Really on the projects? Because I look at dozens weekly. Finding "that thing I
saw that one time" is more often than not a painfully futile exercise on
github. I can usually suss it out via google, but I think that says all I'm
trying to say right there.

------
Springtime
Personally I use the stars as a kind of bookmarking system, rather than purely
a like system, given they reside and are searchable in the starred section of
one's profile. I'll link a project to others if I find it useful.

If I've created something I usually appreciate written praise/thanks from
users and peers more but I also understand how even little gestures can make a
difference.

------
minikomi
I have a project with over 2000 stars[1], but I don't maintain it any more and
it's not indicative of how I code at the moment. I guess it's nice to have,
but what really is the worth of the stars?

[1][https://github.com/minikomi/Bootstrap-Form-
Builder](https://github.com/minikomi/Bootstrap-Form-Builder)

edit: and, 1060 forks..

------
superflit
This type of problem falls on what I call the "conversion" problem.
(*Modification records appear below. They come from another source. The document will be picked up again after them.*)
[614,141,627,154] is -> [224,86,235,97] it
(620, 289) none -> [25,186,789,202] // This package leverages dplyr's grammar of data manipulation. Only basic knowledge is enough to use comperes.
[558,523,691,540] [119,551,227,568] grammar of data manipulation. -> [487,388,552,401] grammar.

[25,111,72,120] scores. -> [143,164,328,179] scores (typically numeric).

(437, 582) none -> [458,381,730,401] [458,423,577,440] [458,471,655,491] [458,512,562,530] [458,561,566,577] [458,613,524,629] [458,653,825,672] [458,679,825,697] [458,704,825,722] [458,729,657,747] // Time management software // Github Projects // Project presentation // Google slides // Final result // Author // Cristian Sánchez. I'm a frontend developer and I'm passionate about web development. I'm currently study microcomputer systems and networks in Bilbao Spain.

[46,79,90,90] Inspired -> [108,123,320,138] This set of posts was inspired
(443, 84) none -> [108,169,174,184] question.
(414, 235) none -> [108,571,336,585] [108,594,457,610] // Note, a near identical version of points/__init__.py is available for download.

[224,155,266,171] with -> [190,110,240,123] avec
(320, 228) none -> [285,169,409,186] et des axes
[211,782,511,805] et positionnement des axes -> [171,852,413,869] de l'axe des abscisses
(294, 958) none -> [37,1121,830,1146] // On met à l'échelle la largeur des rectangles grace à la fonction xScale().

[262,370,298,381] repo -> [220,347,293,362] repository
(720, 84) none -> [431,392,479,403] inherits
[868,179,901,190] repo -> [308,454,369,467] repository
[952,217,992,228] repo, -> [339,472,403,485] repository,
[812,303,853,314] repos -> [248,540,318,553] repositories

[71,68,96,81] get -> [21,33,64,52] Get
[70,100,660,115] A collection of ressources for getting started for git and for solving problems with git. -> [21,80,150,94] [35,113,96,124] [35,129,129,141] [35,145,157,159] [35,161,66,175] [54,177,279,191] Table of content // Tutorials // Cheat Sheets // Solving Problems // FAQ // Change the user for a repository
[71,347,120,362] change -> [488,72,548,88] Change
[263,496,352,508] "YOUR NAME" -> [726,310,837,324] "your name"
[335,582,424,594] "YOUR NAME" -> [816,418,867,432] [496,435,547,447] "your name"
Having a customer where I did some work with e-mail campaigns with several
products and different populations, it was almost constant for these values:

10-15% open the e-mail.

1-3% Convert or create an action.

And I do extrapolate these numbers for the whole population. It come to be the
1-3% that "do something" and that 10-15% who reads and leave for later.

Parents and teaching meeting? 10-15% will think about going...1-3% will go and
take some action (volunteer, raise). Same on other activities. I am not
blaming or judging, but we can't always be on 1-3% every time all the time.

So expect 1-2% of visitors giving stars for you.

------
l0b0
Maybe I'm weird, but stars are never a motivation in themselves. They show
someone _may_ be using the project, but that's it. Admittedly I haven't
received many star ratings, but even a single issue filed is more motivating
than all the stars I ever got.

------
adamnemecek
It’s crazy how stars can really boost ones career.

------
nawfalhasan
I don't star projects if they help me or if I use them. I star if I like them.